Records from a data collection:
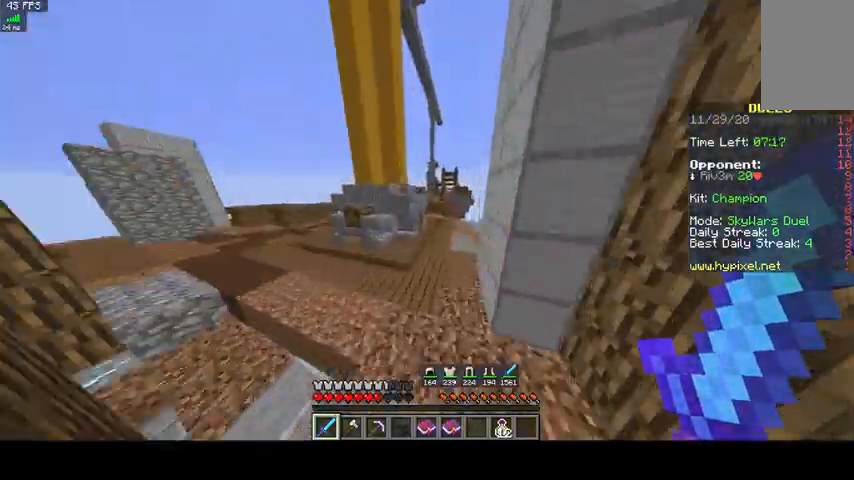
{"keys": ["w"], "mouse": [], "events": [[400, "space", "up"]]}
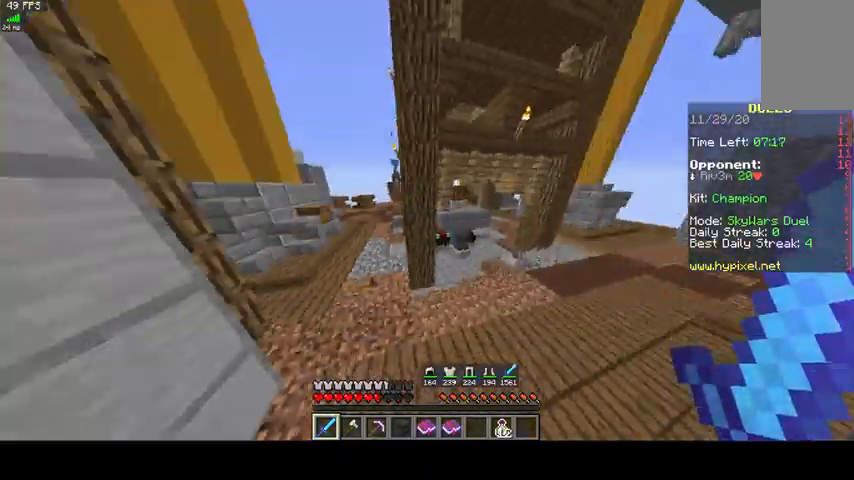
{"keys": ["w"], "mouse": [], "events": []}
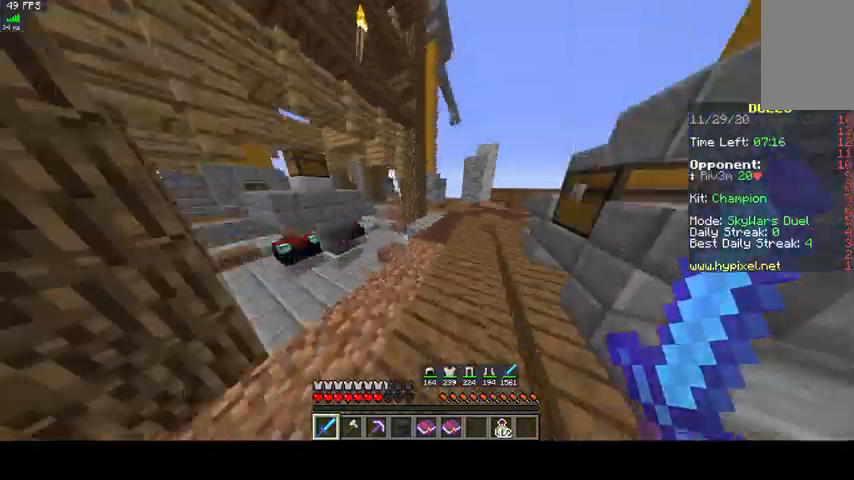
{"keys": [], "mouse": [], "events": [[67, "d", "down"], [267, "d", "up"], [367, "w", "up"]]}
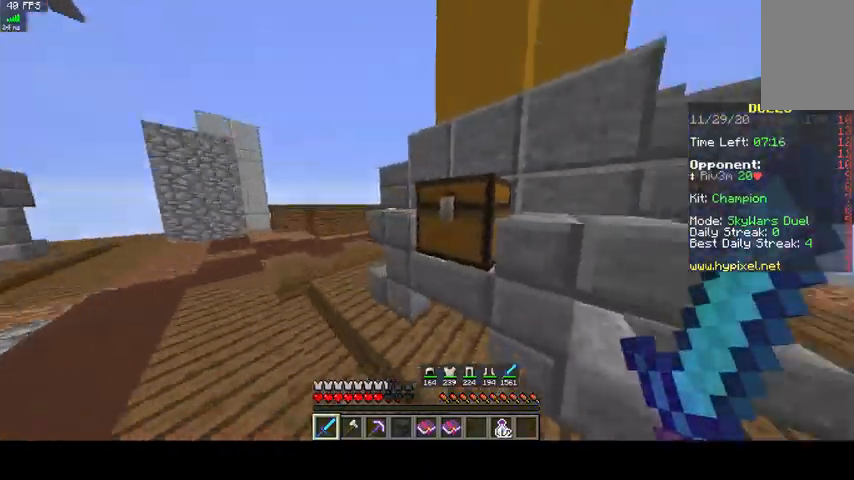
{"keys": [], "mouse": []}
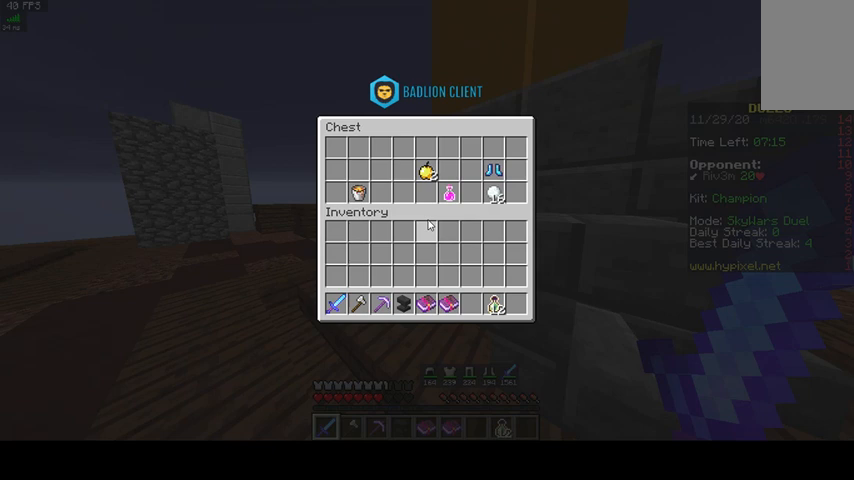
{"keys": [], "mouse": [], "events": []}
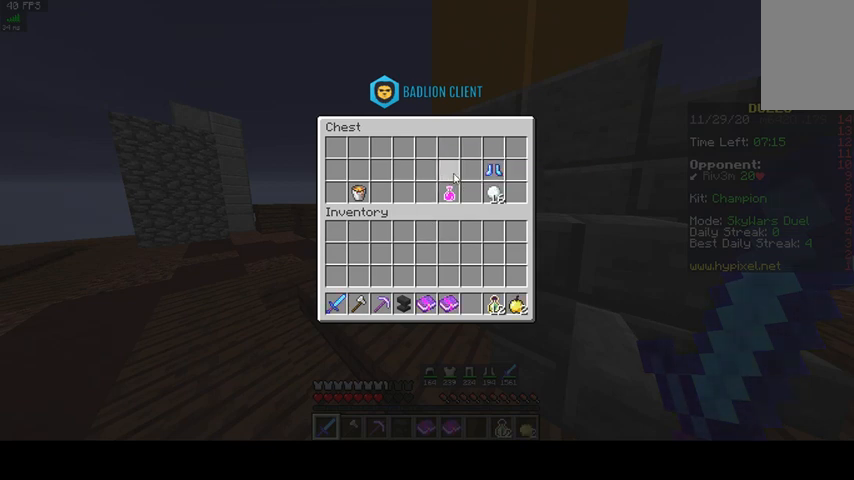
{"keys": [], "mouse": [], "events": []}
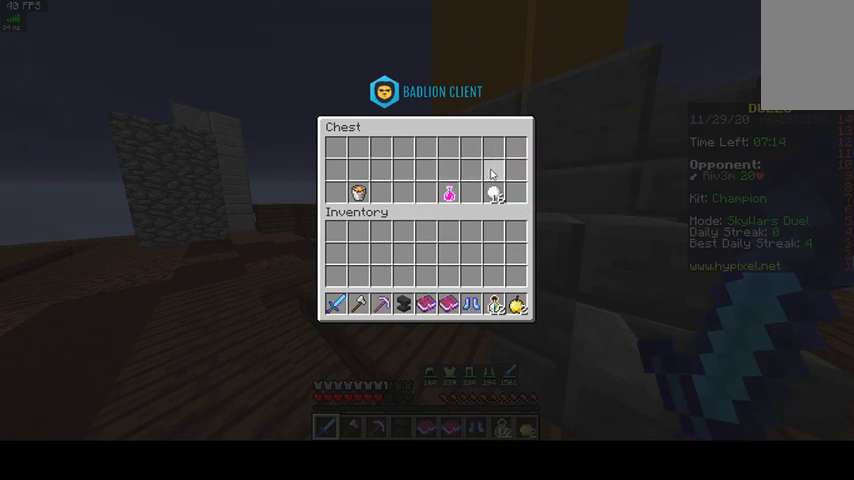
{"keys": [], "mouse": [], "events": []}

▶ _How to complete this task_: Word for word, print every record, and leave out any picture.

▶ _Result of this task_:
{"keys": ["w"], "mouse": [], "events": [[400, "space", "up"]]}
{"keys": ["w"], "mouse": [], "events": []}
{"keys": [], "mouse": [], "events": [[67, "d", "down"], [267, "d", "up"], [367, "w", "up"]]}
{"keys": [], "mouse": []}
{"keys": [], "mouse": [], "events": []}
{"keys": [], "mouse": [], "events": []}
{"keys": [], "mouse": [], "events": []}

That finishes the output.